Saved entries
——
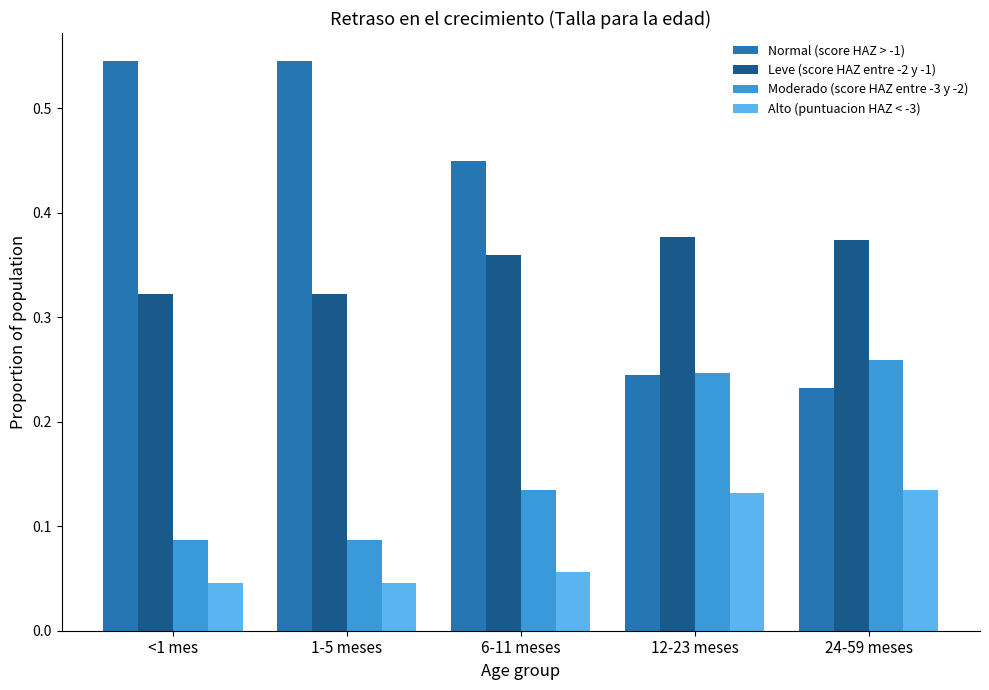

Between 1-5 meses and 24-59 meses, which series saw the biggest shift?

Normal (score HAZ > -1)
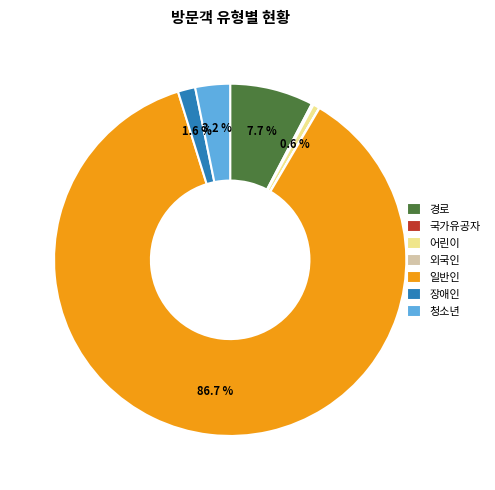

Which category has the biggest portion of the pie?

일반인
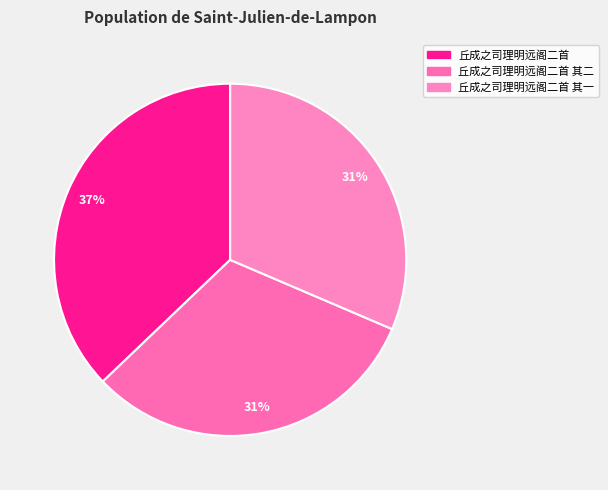

How many segments does this pie chart have?

3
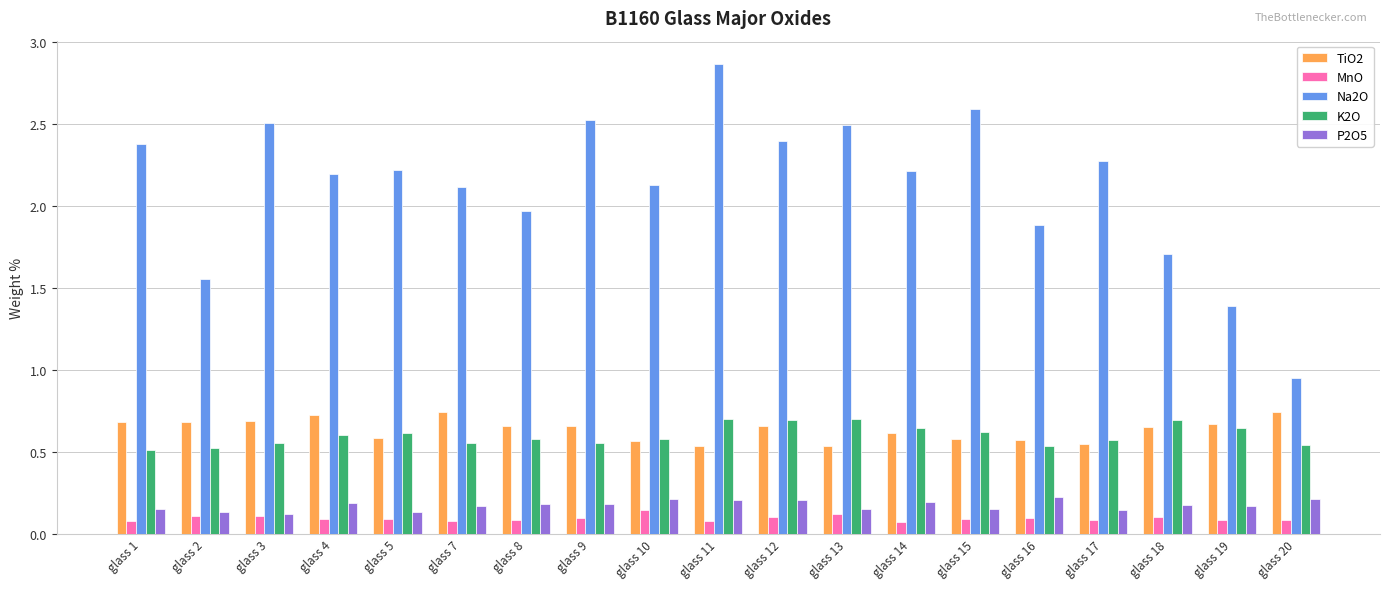

True or false: K2O has a value of 0.7 at glass 11.

True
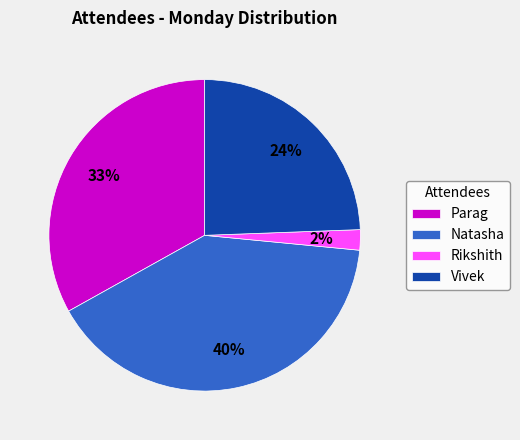

Which slice is the largest?

Natasha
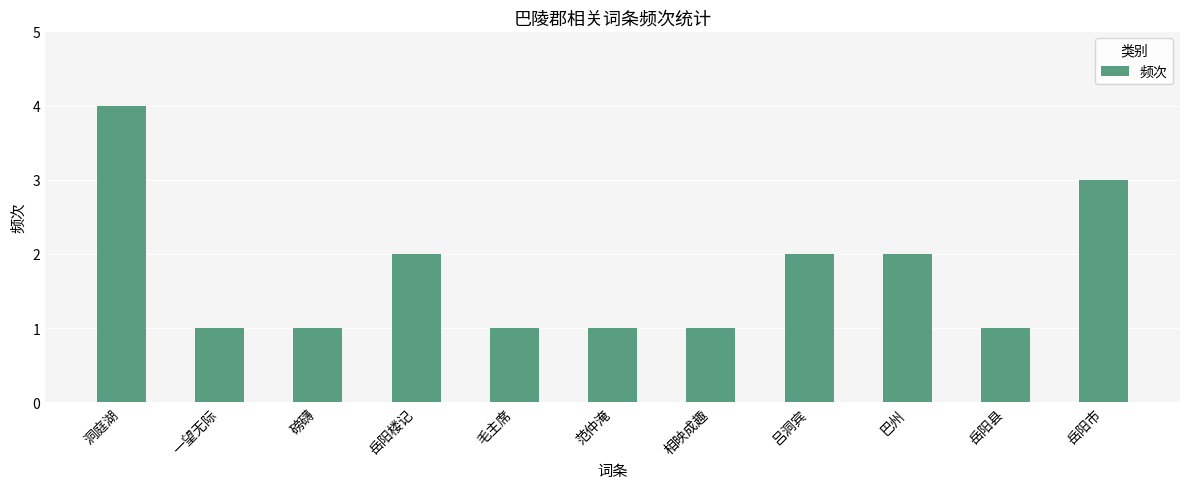

Reading left to right, transcribe all the data shown in this chart.

4	1	1	2	1	1	1	2	2	1	3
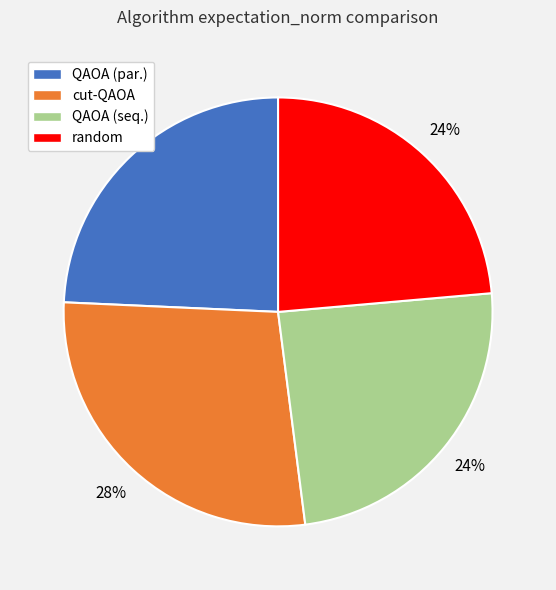

Is the sum of cut-QAOA and random greater than half?

Yes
——
Recast every line of the saved entries as a Markdown table with the columns "Row" and "Entry line". Number the rows in order, and leave out blank lines and the pictures.

| Row | Entry line |
|---|---|
| 1 | Between 1-5 meses and 24-59 meses, which series saw the biggest shift? |
| 2 | Normal (score HAZ > -1) |
| 3 | Which category has the biggest portion of the pie? |
| 4 | 일반인 |
| 5 | How many segments does this pie chart have? |
| 6 | 3 |
| 7 | True or false: K2O has a value of 0.7 at glass 11. |
| 8 | True |
| 9 | Which slice is the largest? |
| 10 | Natasha |
| 11 | Reading left to right, transcribe all the data shown in this chart. |
| 12 | 4	1	1	2	1	1	1	2	2	1	3 |
| 13 | Is the sum of cut-QAOA and random greater than half? |
| 14 | Yes |